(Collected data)
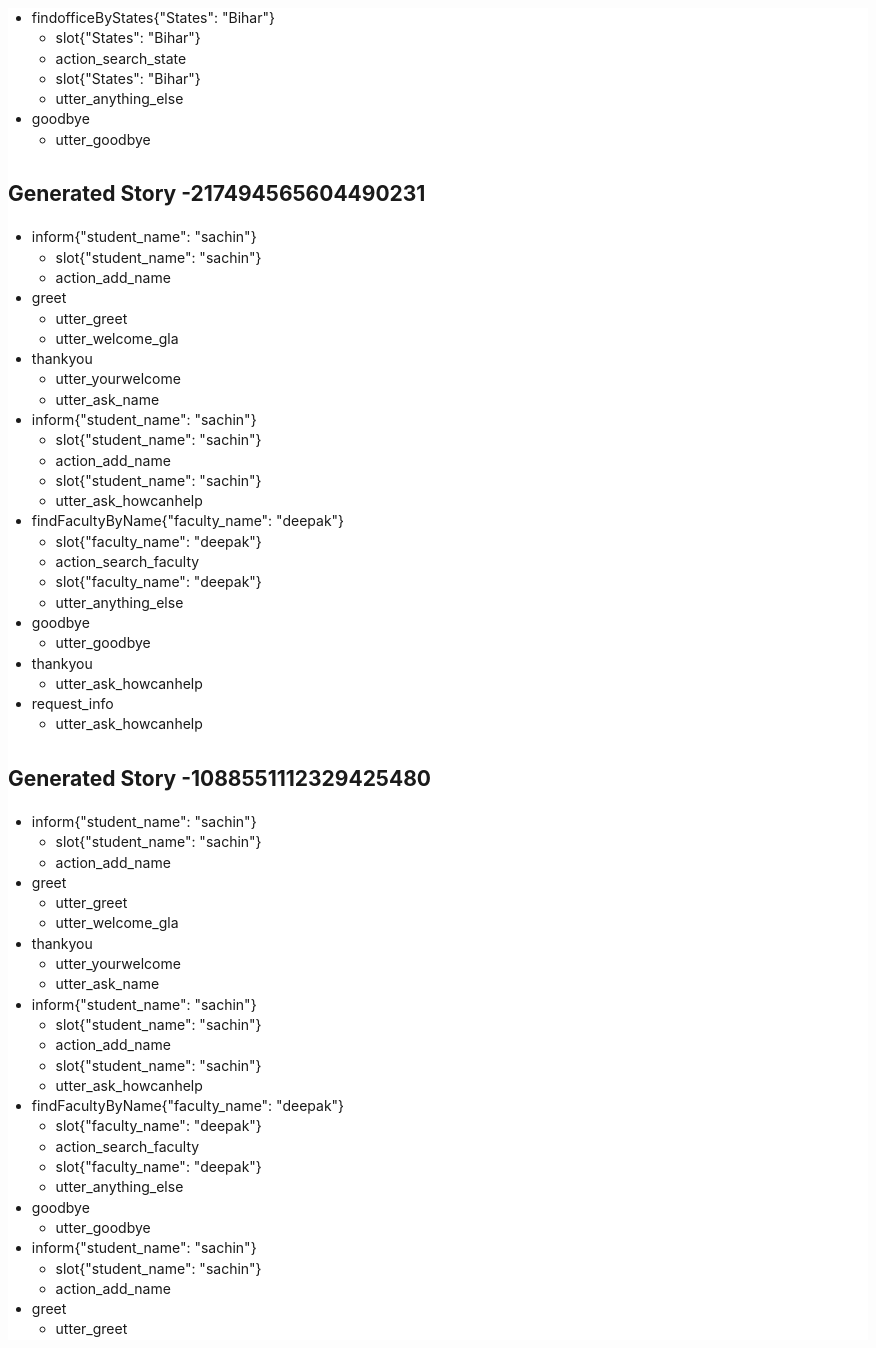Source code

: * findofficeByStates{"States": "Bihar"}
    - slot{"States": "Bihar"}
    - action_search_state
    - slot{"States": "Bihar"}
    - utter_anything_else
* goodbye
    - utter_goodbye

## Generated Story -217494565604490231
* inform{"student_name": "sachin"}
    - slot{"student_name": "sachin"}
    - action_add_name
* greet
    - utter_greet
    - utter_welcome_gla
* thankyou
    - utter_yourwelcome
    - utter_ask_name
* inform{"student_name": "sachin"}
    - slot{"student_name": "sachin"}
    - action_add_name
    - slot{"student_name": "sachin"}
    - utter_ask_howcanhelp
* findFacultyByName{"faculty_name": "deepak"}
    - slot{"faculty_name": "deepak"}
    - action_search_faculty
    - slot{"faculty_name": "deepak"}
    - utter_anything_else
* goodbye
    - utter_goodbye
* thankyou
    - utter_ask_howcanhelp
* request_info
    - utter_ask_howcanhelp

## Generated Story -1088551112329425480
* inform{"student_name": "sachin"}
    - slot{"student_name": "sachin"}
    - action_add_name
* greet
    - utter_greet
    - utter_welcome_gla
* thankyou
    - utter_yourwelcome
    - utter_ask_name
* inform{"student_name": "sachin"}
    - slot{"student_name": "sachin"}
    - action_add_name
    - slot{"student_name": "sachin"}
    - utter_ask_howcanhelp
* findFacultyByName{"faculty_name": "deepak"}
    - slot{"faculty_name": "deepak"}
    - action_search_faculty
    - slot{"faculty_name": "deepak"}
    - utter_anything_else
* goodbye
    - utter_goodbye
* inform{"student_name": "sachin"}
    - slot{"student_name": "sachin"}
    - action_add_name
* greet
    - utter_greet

What to produce =
Pictures do not belong in the copy. Output all of the records exactly.

Solution for this task =
Source code

: * findofficeByStates{"States": "Bihar"}
    - slot{"States": "Bihar"}
    - action_search_state
    - slot{"States": "Bihar"}
    - utter_anything_else
* goodbye
    - utter_goodbye

## Generated Story -217494565604490231
* inform{"student_name": "sachin"}
    - slot{"student_name": "sachin"}
    - action_add_name
* greet
    - utter_greet
    - utter_welcome_gla
* thankyou
    - utter_yourwelcome
    - utter_ask_name
* inform{"student_name": "sachin"}
    - slot{"student_name": "sachin"}
    - action_add_name
    - slot{"student_name": "sachin"}
    - utter_ask_howcanhelp
* findFacultyByName{"faculty_name": "deepak"}
    - slot{"faculty_name": "deepak"}
    - action_search_faculty
    - slot{"faculty_name": "deepak"}
    - utter_anything_else
* goodbye
    - utter_goodbye
* thankyou
    - utter_ask_howcanhelp
* request_info
    - utter_ask_howcanhelp

## Generated Story -1088551112329425480
* inform{"student_name": "sachin"}
    - slot{"student_name": "sachin"}
    - action_add_name
* greet
    - utter_greet
    - utter_welcome_gla
* thankyou
    - utter_yourwelcome
    - utter_ask_name
* inform{"student_name": "sachin"}
    - slot{"student_name": "sachin"}
    - action_add_name
    - slot{"student_name": "sachin"}
    - utter_ask_howcanhelp
* findFacultyByName{"faculty_name": "deepak"}
    - slot{"faculty_name": "deepak"}
    - action_search_faculty
    - slot{"faculty_name": "deepak"}
    - utter_anything_else
* goodbye
    - utter_goodbye
* inform{"student_name": "sachin"}
    - slot{"student_name": "sachin"}
    - action_add_name
* greet
    - utter_greet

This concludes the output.